(Stored data begins)
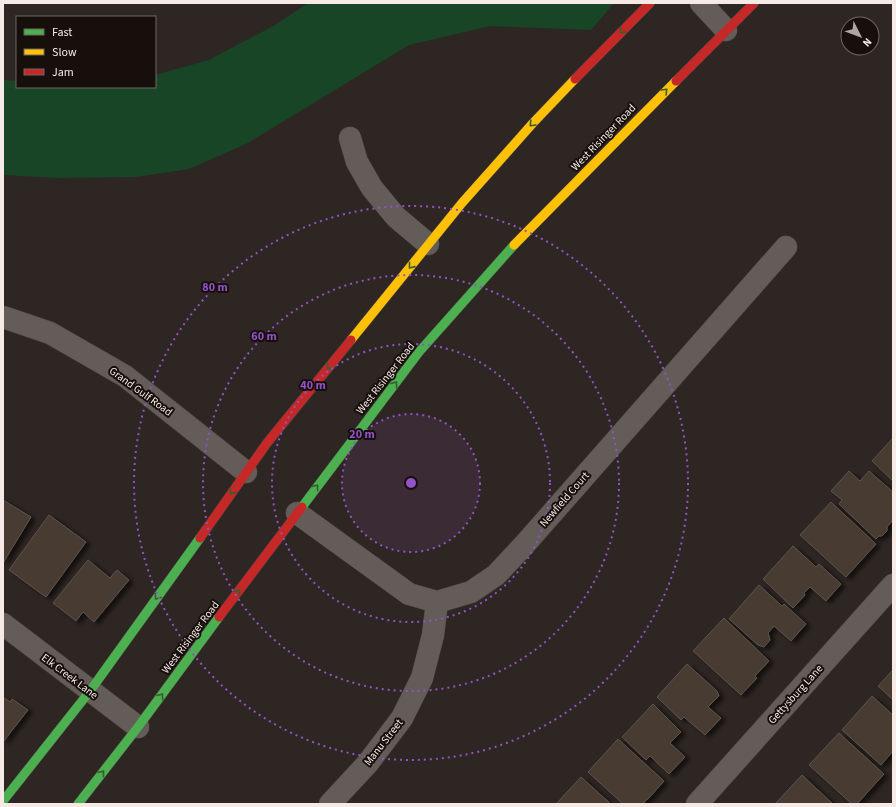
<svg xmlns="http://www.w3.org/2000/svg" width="896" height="807" font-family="'Source Sans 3',sans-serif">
<defs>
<filter id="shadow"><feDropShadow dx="4.5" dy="2.5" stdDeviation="2" flood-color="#0009"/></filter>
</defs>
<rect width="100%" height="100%" fill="#2e2622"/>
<path fill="#184526" d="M308,3h306l-23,27 -101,-4 -81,19 -163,99 -57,25 -53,8 -79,1 -54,-3v-95l14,1v6h138v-12l54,-15 66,-35z"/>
<g fill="#473a31" stroke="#5b5450" filter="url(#shadow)">
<path d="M893,438v43l-21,-20z"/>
<path d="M849,471l11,10 9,-10 24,21v28l-6,7v4l-5,5h-3l-3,3 -37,-35 3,-4 -11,-9z"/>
<path d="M3,500l28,17 -28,46z"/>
<path d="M831,502l45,42 -30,33 -46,-42z"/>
<path d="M49,515l37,27 -40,55 -37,-27z"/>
<path d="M793,546l23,21 3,-3 22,20 -15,17 -16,-14 -6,6 1,2 -12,13 -30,-29z"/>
<path d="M88,560l22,18 7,-8 12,10 -35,42 -11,-10 -7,9 -23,-18z"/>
<path d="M759,585l23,21 2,-2 22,20 -15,17 -17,-15 -6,7 2,7 -6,7 -6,-2 -29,-26z"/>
<path d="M724,618l45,43 -14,15 2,2 -16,17 -48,-44z"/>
<path d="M687,664l30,27 2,5 -11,11 13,11 -16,17 -21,-18 -3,3 -24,-23z"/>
<path d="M893,670v30l-15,-14z"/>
<path d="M872,696l21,19v36l-12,14 -39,-35z"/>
<path d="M3,697l7,5 2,-3 16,11 -25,32z"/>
<path d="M653,704l28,28 -11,11 15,14 -16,17 -19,-18 -4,4 -24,-23z"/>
<path d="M839,733l45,41 -27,30h-5l-43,-39z"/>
<path d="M618,739l46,42 -16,18h-1l-4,5h-20l-35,-32z"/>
<path d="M802,775l31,29h-58z"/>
<path d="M581,777l30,27h-55z"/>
</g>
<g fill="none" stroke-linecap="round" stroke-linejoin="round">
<g stroke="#4b4440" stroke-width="23">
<g id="street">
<path d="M701,3l25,27"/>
<path d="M350,138l7,24 15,26 24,29 32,27"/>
<path d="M3,317l47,16 75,43 121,96"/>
<path d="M297,513l112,81 28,8 34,-10 25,-17 29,-31 261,-297"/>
<path d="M3,624l135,103"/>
<path d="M330,804l38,-41 34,-45 20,-40 11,-43 4,-33"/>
<path d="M697,804l196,-219"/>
</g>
</g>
<g stroke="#4b4440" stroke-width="10">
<g id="fast">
<path d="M302,507l117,-155 95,-107"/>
<path d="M3,801l87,-110 110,-153"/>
<path d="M78,804l60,-77 81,-110"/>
</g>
</g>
<g stroke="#4b4440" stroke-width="10">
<g id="slow">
<path d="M514,245l162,-164"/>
<path d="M351,340l111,-137 71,-80 42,-44"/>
</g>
</g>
<g stroke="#4b4440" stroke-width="10">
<g id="jam">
<path d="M575,79l75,-76"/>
<path d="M676,81l78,-78"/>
<path d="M200,538l67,-95 84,-103"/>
<path d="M219,617l83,-110"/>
</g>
</g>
<use href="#street" stroke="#635c59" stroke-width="22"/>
<use href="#fast" stroke="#4caf50" stroke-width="9"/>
<use href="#slow" stroke="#ffc107" stroke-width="9"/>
<use href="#jam" stroke="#c62828" stroke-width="9"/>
</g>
<defs><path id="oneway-chevron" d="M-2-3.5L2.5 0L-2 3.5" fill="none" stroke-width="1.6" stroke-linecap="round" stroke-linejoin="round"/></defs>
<g stroke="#315f2e">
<use href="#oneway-chevron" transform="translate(622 31) rotate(134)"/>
<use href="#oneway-chevron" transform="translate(665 91) rotate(-45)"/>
<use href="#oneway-chevron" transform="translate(532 124) rotate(133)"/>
<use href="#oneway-chevron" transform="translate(411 266) rotate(129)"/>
<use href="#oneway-chevron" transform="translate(329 367) rotate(129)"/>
<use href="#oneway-chevron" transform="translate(395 384) rotate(-53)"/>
<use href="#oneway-chevron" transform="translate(316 487) rotate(-53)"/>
<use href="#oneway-chevron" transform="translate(232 492) rotate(126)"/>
<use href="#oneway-chevron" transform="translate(238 592) rotate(-53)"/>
<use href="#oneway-chevron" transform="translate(157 597) rotate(126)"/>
<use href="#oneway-chevron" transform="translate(161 696) rotate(-53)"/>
<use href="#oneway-chevron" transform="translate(102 773) rotate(-52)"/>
</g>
<circle cx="411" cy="483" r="69" fill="#9352c7" fill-opacity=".12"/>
<g fill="none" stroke="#9352c7" stroke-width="2" stroke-dasharray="2 4">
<circle cx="411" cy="483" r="69"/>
<circle cx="411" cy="483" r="139"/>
<circle cx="411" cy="483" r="208"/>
<circle cx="411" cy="483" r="277"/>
</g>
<g text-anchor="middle" stroke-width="4" stroke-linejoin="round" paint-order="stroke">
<g font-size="11" fill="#f5eae5" stroke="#160f0c">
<text transform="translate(603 137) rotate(-46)" y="4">West Risinger Road</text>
<text transform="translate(385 378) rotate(-52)" y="4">West Risinger Road</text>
<text transform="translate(141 391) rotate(36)" y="4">Grand Gulf Road</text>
<text transform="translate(564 499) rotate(-49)" y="4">Newfield Court</text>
<text transform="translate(190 637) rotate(-53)" y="4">West Risinger Road</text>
<text transform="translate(70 676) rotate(37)" y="4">Elk Creek Lane</text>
<text transform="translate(795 694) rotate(-48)" y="4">Gettysburg Lane</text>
<text transform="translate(383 742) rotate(-52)" y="4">Manu Street</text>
</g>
</g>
<circle cx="411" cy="483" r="6" fill="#9352c7" stroke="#160f0c" stroke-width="2"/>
<g font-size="12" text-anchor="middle" font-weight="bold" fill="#9352c7" stroke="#160f0c" stroke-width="4" stroke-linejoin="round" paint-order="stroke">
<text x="215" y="291">80 m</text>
<text x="264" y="340">60 m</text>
<text x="313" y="389">40 m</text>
<text x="362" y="438">20 m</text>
</g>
<rect width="896" height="807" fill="none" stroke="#f5eae5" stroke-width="8"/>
<rect x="16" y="16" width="140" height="72" fill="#160f0c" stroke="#6f6763"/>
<rect x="24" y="29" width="20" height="6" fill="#4caf50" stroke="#6f6763"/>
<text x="52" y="36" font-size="12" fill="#f5eae5">Fast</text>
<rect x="24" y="49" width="20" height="6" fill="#ffc107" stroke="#6f6763"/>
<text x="52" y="56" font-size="12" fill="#f5eae5">Slow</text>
<rect x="24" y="69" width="20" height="6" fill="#c62828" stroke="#6f6763"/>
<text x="52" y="76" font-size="12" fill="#f5eae5">Jam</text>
<g transform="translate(860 36) rotate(132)"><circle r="19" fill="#160f0c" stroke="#6f6763"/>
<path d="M0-3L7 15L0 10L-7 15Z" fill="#afa5a1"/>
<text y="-6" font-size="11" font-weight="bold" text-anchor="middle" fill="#f5eae5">N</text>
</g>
</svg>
(Stored data ends)
**Task objective:** Restate every line of the data above word for word, with the images removed.

**Answer space:**
<svg xmlns="http://www.w3.org/2000/svg" width="896" height="807" font-family="'Source Sans 3',sans-serif">
<defs>
<filter id="shadow"><feDropShadow dx="4.5" dy="2.5" stdDeviation="2" flood-color="#0009"/></filter>
</defs>
<rect width="100%" height="100%" fill="#2e2622"/>
<path fill="#184526" d="M308,3h306l-23,27 -101,-4 -81,19 -163,99 -57,25 -53,8 -79,1 -54,-3v-95l14,1v6h138v-12l54,-15 66,-35z"/>
<g fill="#473a31" stroke="#5b5450" filter="url(#shadow)">
<path d="M893,438v43l-21,-20z"/>
<path d="M849,471l11,10 9,-10 24,21v28l-6,7v4l-5,5h-3l-3,3 -37,-35 3,-4 -11,-9z"/>
<path d="M3,500l28,17 -28,46z"/>
<path d="M831,502l45,42 -30,33 -46,-42z"/>
<path d="M49,515l37,27 -40,55 -37,-27z"/>
<path d="M793,546l23,21 3,-3 22,20 -15,17 -16,-14 -6,6 1,2 -12,13 -30,-29z"/>
<path d="M88,560l22,18 7,-8 12,10 -35,42 -11,-10 -7,9 -23,-18z"/>
<path d="M759,585l23,21 2,-2 22,20 -15,17 -17,-15 -6,7 2,7 -6,7 -6,-2 -29,-26z"/>
<path d="M724,618l45,43 -14,15 2,2 -16,17 -48,-44z"/>
<path d="M687,664l30,27 2,5 -11,11 13,11 -16,17 -21,-18 -3,3 -24,-23z"/>
<path d="M893,670v30l-15,-14z"/>
<path d="M872,696l21,19v36l-12,14 -39,-35z"/>
<path d="M3,697l7,5 2,-3 16,11 -25,32z"/>
<path d="M653,704l28,28 -11,11 15,14 -16,17 -19,-18 -4,4 -24,-23z"/>
<path d="M839,733l45,41 -27,30h-5l-43,-39z"/>
<path d="M618,739l46,42 -16,18h-1l-4,5h-20l-35,-32z"/>
<path d="M802,775l31,29h-58z"/>
<path d="M581,777l30,27h-55z"/>
</g>
<g fill="none" stroke-linecap="round" stroke-linejoin="round">
<g stroke="#4b4440" stroke-width="23">
<g id="street">
<path d="M701,3l25,27"/>
<path d="M350,138l7,24 15,26 24,29 32,27"/>
<path d="M3,317l47,16 75,43 121,96"/>
<path d="M297,513l112,81 28,8 34,-10 25,-17 29,-31 261,-297"/>
<path d="M3,624l135,103"/>
<path d="M330,804l38,-41 34,-45 20,-40 11,-43 4,-33"/>
<path d="M697,804l196,-219"/>
</g>
</g>
<g stroke="#4b4440" stroke-width="10">
<g id="fast">
<path d="M302,507l117,-155 95,-107"/>
<path d="M3,801l87,-110 110,-153"/>
<path d="M78,804l60,-77 81,-110"/>
</g>
</g>
<g stroke="#4b4440" stroke-width="10">
<g id="slow">
<path d="M514,245l162,-164"/>
<path d="M351,340l111,-137 71,-80 42,-44"/>
</g>
</g>
<g stroke="#4b4440" stroke-width="10">
<g id="jam">
<path d="M575,79l75,-76"/>
<path d="M676,81l78,-78"/>
<path d="M200,538l67,-95 84,-103"/>
<path d="M219,617l83,-110"/>
</g>
</g>
<use href="#street" stroke="#635c59" stroke-width="22"/>
<use href="#fast" stroke="#4caf50" stroke-width="9"/>
<use href="#slow" stroke="#ffc107" stroke-width="9"/>
<use href="#jam" stroke="#c62828" stroke-width="9"/>
</g>
<defs><path id="oneway-chevron" d="M-2-3.5L2.5 0L-2 3.5" fill="none" stroke-width="1.6" stroke-linecap="round" stroke-linejoin="round"/></defs>
<g stroke="#315f2e">
<use href="#oneway-chevron" transform="translate(622 31) rotate(134)"/>
<use href="#oneway-chevron" transform="translate(665 91) rotate(-45)"/>
<use href="#oneway-chevron" transform="translate(532 124) rotate(133)"/>
<use href="#oneway-chevron" transform="translate(411 266) rotate(129)"/>
<use href="#oneway-chevron" transform="translate(329 367) rotate(129)"/>
<use href="#oneway-chevron" transform="translate(395 384) rotate(-53)"/>
<use href="#oneway-chevron" transform="translate(316 487) rotate(-53)"/>
<use href="#oneway-chevron" transform="translate(232 492) rotate(126)"/>
<use href="#oneway-chevron" transform="translate(238 592) rotate(-53)"/>
<use href="#oneway-chevron" transform="translate(157 597) rotate(126)"/>
<use href="#oneway-chevron" transform="translate(161 696) rotate(-53)"/>
<use href="#oneway-chevron" transform="translate(102 773) rotate(-52)"/>
</g>
<circle cx="411" cy="483" r="69" fill="#9352c7" fill-opacity=".12"/>
<g fill="none" stroke="#9352c7" stroke-width="2" stroke-dasharray="2 4">
<circle cx="411" cy="483" r="69"/>
<circle cx="411" cy="483" r="139"/>
<circle cx="411" cy="483" r="208"/>
<circle cx="411" cy="483" r="277"/>
</g>
<g text-anchor="middle" stroke-width="4" stroke-linejoin="round" paint-order="stroke">
<g font-size="11" fill="#f5eae5" stroke="#160f0c">
<text transform="translate(603 137) rotate(-46)" y="4">West Risinger Road</text>
<text transform="translate(385 378) rotate(-52)" y="4">West Risinger Road</text>
<text transform="translate(141 391) rotate(36)" y="4">Grand Gulf Road</text>
<text transform="translate(564 499) rotate(-49)" y="4">Newfield Court</text>
<text transform="translate(190 637) rotate(-53)" y="4">West Risinger Road</text>
<text transform="translate(70 676) rotate(37)" y="4">Elk Creek Lane</text>
<text transform="translate(795 694) rotate(-48)" y="4">Gettysburg Lane</text>
<text transform="translate(383 742) rotate(-52)" y="4">Manu Street</text>
</g>
</g>
<circle cx="411" cy="483" r="6" fill="#9352c7" stroke="#160f0c" stroke-width="2"/>
<g font-size="12" text-anchor="middle" font-weight="bold" fill="#9352c7" stroke="#160f0c" stroke-width="4" stroke-linejoin="round" paint-order="stroke">
<text x="215" y="291">80 m</text>
<text x="264" y="340">60 m</text>
<text x="313" y="389">40 m</text>
<text x="362" y="438">20 m</text>
</g>
<rect width="896" height="807" fill="none" stroke="#f5eae5" stroke-width="8"/>
<rect x="16" y="16" width="140" height="72" fill="#160f0c" stroke="#6f6763"/>
<rect x="24" y="29" width="20" height="6" fill="#4caf50" stroke="#6f6763"/>
<text x="52" y="36" font-size="12" fill="#f5eae5">Fast</text>
<rect x="24" y="49" width="20" height="6" fill="#ffc107" stroke="#6f6763"/>
<text x="52" y="56" font-size="12" fill="#f5eae5">Slow</text>
<rect x="24" y="69" width="20" height="6" fill="#c62828" stroke="#6f6763"/>
<text x="52" y="76" font-size="12" fill="#f5eae5">Jam</text>
<g transform="translate(860 36) rotate(132)"><circle r="19" fill="#160f0c" stroke="#6f6763"/>
<path d="M0-3L7 15L0 10L-7 15Z" fill="#afa5a1"/>
<text y="-6" font-size="11" font-weight="bold" text-anchor="middle" fill="#f5eae5">N</text>
</g>
</svg>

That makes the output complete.